Justification et légalité d'une intervention

En l'absence de toute agression militaire par le régime de Pyongyang, une intervention militaire unilatérale constituerait une agression caractérisée d'un État souverain.  Et non, il ne suffit pas de dire, comme le poivrot accusé d'avoir trucidé sa femme :

C'était de la légitime défense, Monsieur le Juge !  Elle m'avait dit " Si tu me rate, je ne te raterai pas "

Ainsi, en l'absence d'un casus belli avéré, une action militaire américaine dans la péninsule serait parfaitement illégale au regard du droit international.  Par ailleurs, la probabilité que les États-Unis puissent faire voter une résolution contraignante par le Conseil de Sécurité des Nations Unies dans le cadre du Chapitre VII est très mince, parce qu'elle susciterait inévitablement un veto chinois qui pourrait bien être doublé par un veto russe.

Quelles seraient les conséquences d'un conflit ?

En cas de frappes limitées à de l'armement conventionnel, et en l'absence d'une véritable invasion (boots on the ground), les conséquences resteraient insignifiantes et appelleraient une riposte nord coréenne, voire l'intervention de son grand allié chinois.  Au contraire, une invasion au sol nécessiterait des moyens tout à fait considérables dont l'armada dépêchée sur place est dépourvue.  Mais alors, quel est exactement l'objectif poursuivi ?  Provoquer jusqu'à l'incident nucléaire pour justifier une riposte de même nature ?  Pense-t-on sincèrement que les Chinois laisseraient atomiser leur voisin sans broncher ? 

Les armes nucléaires sont une abomination, soit.  Force est de constater qu'un seul pays en a fait usage, par deux fois, au Japon, alors que par ailleurs les Américains savaient de source sûre[2] que la marine et l'aviation impériales ne représentaient plus aucune menace pour eux.  Depuis, ces armes ont principalement servi de dissuasion, et jusqu'à plus ample informé, il n'y a aucune raison de penser que les Coréens y voient autre chose que cela.

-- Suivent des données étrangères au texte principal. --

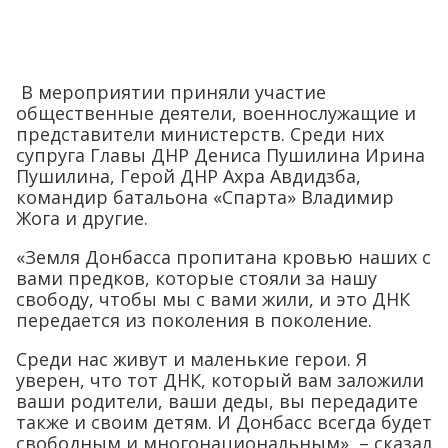
В мероприятии приняли участие
общественные деятели, военнослужащие и
представители министерств. Среди них
супруга Главы ДНР Дениса Пушилина Ирина
Пушилина, Герой ДНР Ахра Авдидзба,
командир батальона «Спарта» Владимир
Жога и другие.
«Земля Донбасса пропитана кровью наших с
вами предков, которые стояли за нашу
свободу, чтобы мы с вами жили, и это ДНК
передается из поколения в поколение.
Среди нас живут и маленькие герои. Я
уверен, что тот ДНК, который вам заложили
ваши родители, ваши деды, вы передадите
также и своим детям. И Донбасс всегда будет
свободным и многонациональным», – сказал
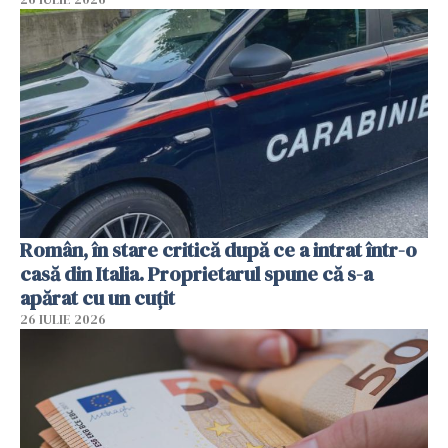
Român, în stare critică după ce a intrat într-o
casă din Italia. Proprietarul spune că s-a
apărat cu un cuțit
26 IULIE 2026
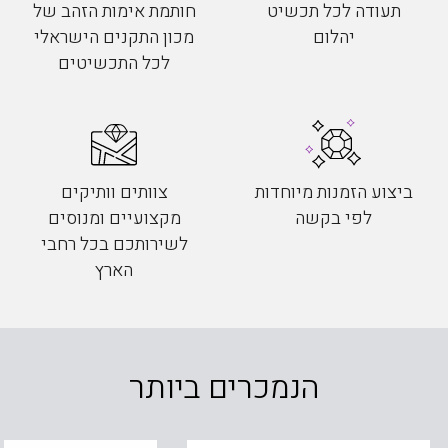
תעודה לכל תכשיט
חותמת אימות הזהב של
יהלום
מכון התקנים הישראלי
לכל התכשיטים
ביצוע הזמנות מיוחדות
צוותים וותיקים
לפי בקשה
מקצועיים ומנוסים
לשירותכם בכל רחבי
הארץ
הנמכרים ביותר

On nous présente la Corée du Nord comme un pays agressif, mais eux se voient en pays agressé, et pour le coup, ils n'ont pas tort : les Américains sont décidément bien loin de chez eux pour invoquer sérieusement la légitime défense, alors que ce sont eux qui ont dépêché sur place une armada capable de vitrifier entièrement le nord de la péninsule coréenne.

Je terminerai en citant le ministre chinois des Affaires étrangères,  Wang Yi : quiconque sera à l'origine d'un conflit «devra assumer une responsabilité historique et en payer le prix».

Notes

[1] Nangarhâr est une province frontalière du Pakistan, dont la capitale est Jalalabad.  Il est amusant de noter que dans Le Parisien, il est fait mention d'un « réseau de tunnels utilisés par Daech ».  Ah bon, parce qu'ils sont là aussi ?  À deux milles kilomètres de Raqqa, la « capitale » de l'État Islamique ?  Lapsus révélateur ou éléments de langage post-vérité ?

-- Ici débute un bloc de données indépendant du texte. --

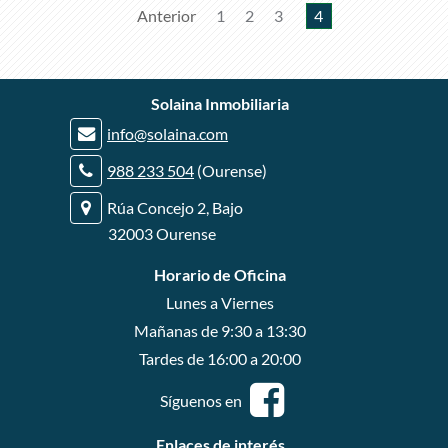
Anterior
1
2
3
4
r
Solaina Inmobiliaria
r
info@solaina.com
r
988 233 504
(Ourense)
Rúa Concejo 2, Bajo
32003 Ourense
Horario de Oficina
Lunes a Viernes
Mañanas de 9:30 a 13:30
Tardes de 16:00 a 20:00
Síguenos en
Enlaces de interés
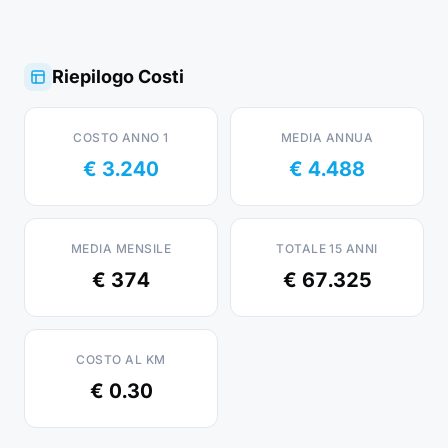
Riepilogo Costi
COSTO ANNO 1
MEDIA ANNUA
€ 3.240
€ 4.488
MEDIA MENSILE
TOTALE 15 ANNI
€ 374
€ 67.325
COSTO AL KM
€ 0.30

Vérification faite, les journaux anglo-saxons font eux aussi référence à des combattans de ISIS :

More than 90 Islamic State militants were killed when the US military dropped an 11-ton bomb on eastern Afghanistan, according to the Afghan government.

The US military has not released a casualty toll and declined to comment on the Afghan numbers. “We are still conducting our assessment,” it said.

The US deployed the largest conventional bomb it has ever used in combat on 13 April, striking a complex of tunnels and bunkers used by Isis militants in Achin district in Nangarhar province.  Source : The Guardian

Étrange, quand on sait que l'acronyme ISIS signifie Islamic State in Iraq and Syria.  Est-il permis de penser qu'ils sont un peu loin de leurs bases ?

[2] CBS Reports - The hot and cold war of Allan Dulles (26.04.1962), pages 5 et 6.